La colère

mercredi 23 mars 2016


 

Je suis en colère. 

Je voulais parler du printemps aujourd'hui mais cela serait un peu déplacé d'évoquer les bourgeons en fleur quand on pense aux larmes qui coulent sur les joues de trop de personnes. 

Je suis en colère contre des personnes qui pensent que leur idéologie est la meilleure, qu'au nom d'un Dieu ils ont droit de faire autant de mal.

Je suis en colère parce qu'on n'a pas évité ces attentats, qu'à nouveau on s'est fait dépassé par ses barbares. 

Je suis en colère contre nous, les français. On a mal pour nos voisins belges, on illumine la Tour Eiffel aux couleurs de leur drapeau mais on ne marque pas ce qui se passe en Turquie, au Mali... Les médias font des communications de crises en fonction des lieux, des pays alors que tous sont victimes.
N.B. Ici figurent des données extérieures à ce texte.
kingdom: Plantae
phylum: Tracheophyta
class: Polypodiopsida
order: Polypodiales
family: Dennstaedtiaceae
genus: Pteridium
L'Europe oui mais la Turquie fait aussi partie de l'Europe. 

Je suis en colère parce que ce qui s'est passé dans cet aéroport était pratiquement inévitable. Les halls d'aéroport sont des espaces publiques où tout le monde peut entrer. C'est un endroit en or pour ces personnes. 

Je suis en colère parce que ce métro me rappelle ce qui avait eu lieu à Londres et ça me rappelle le soutien que les Anglais nous ont apporté en Novembre et je n'ai pas envie de repenser à Novembre. 

Je suis en colère parce que je me dis qu'on vit dans un monde de fou et que ça ne finira jamais. Ces personnes se pensent au dessus de tous avec leur religion mais ils ont tout faux. 

Je suis en colère parce que je ne comprends pas ce qui peut leur passer par la tête.

Je suis en colère parce que la moitié des américains pensent qu'il faut qu'on ait des armes chez nous comme ils en ont et que dans un sens tous ces événements servent la campagne politique de Trump. 

Je suis en colère contre moi, contre eux, contre tous. Je ne comprends pas que la vie puisse être si compliquée, si difficile alors qu'elle est déjà si courte. Nos pensées devraient être concentrées sur le fait de donner un sens à nos vies et à la place de cela, on s'interroge sur où il est moins dangereux de partir en vacances. On se crée nous même des peurs et on se dévisage les uns les autres dans le métro. 

Je suis en colère parce que je suis prise d'un sentiment d'injustice, de tristesse, d'incompréhension, de mal être et je sais que je le serai encore demain.